What you have to do:
Reinstall the python-pip
package with apt
and afterwards upgrade your pip
to the latest version with pip
itself or easy_install
if it is broken.
sudo apt-get install python-pip
sudo pip install --upgrade pip || sudo easy_install --upgrade pip
Why you should do that:
apt
only installs packages it finds in your installed repositories, but the python packages in the official repositories are incredibly outdated! However, some packages you might install in the future may list python-pip
as dependency and and require that package to be installed. They won't recognize it if you installed it without apt
. Also, the man
command does not work for pip
then as only apt
creates a manpage for it, easy_install
does not.
easy_install
and pip
however don't fetch their packages from any repository, but from PyPI (Python Package Index), which always holds the latest available versions.

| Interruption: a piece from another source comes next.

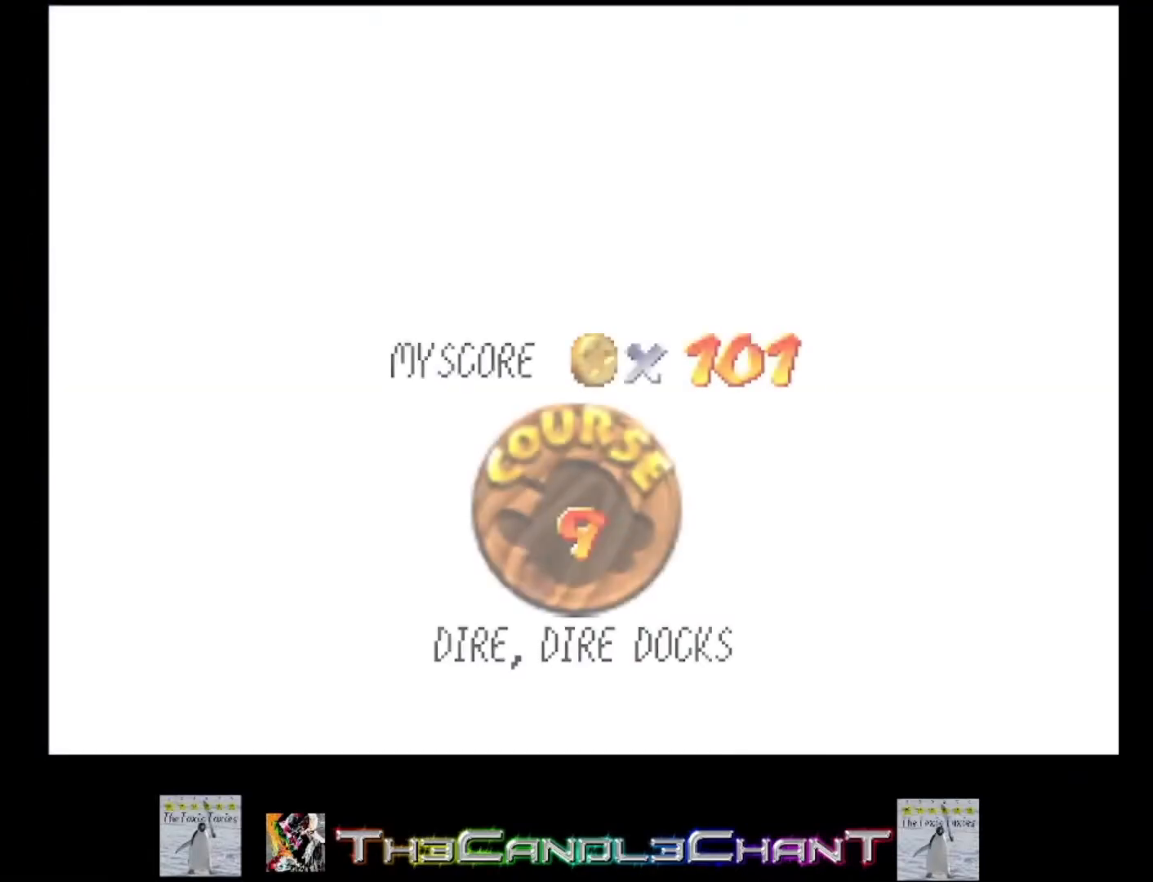
{"buttons": ["A", "X"], "left_stick": "center", "right_stick": "center", "events": [[100, "X", "up"], [233, "X", "down"], [300, "A", "down"], [400, "X", "up"], [433, "A", "up"], [467, "A", "down"], [467, "X", "down"]]}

So my suggestion is to use pip
instead of apt
to update python packages if you want current versions. easy_install
is the ancestor of pip
and should usually be avoided and replaced by pip
, but as long as it's broken, you have to use it. You could also do a sudo pip install --upgrade pip
to get the latest pip
version without easy_install
.
If you don't have the pip
package installed by apt
, then just do it additionally. I did not remove python-pip
with apt
before upgrading it with pip
or easy_install
and it also works. As apt
installs the old pip
version in /usr/bin
and pip
/easy_install
use the directory /usr/local/bin
, which has the higher priority, a plain call to pip
without giving an explicit directory always runs the newer version, if more than one is installed.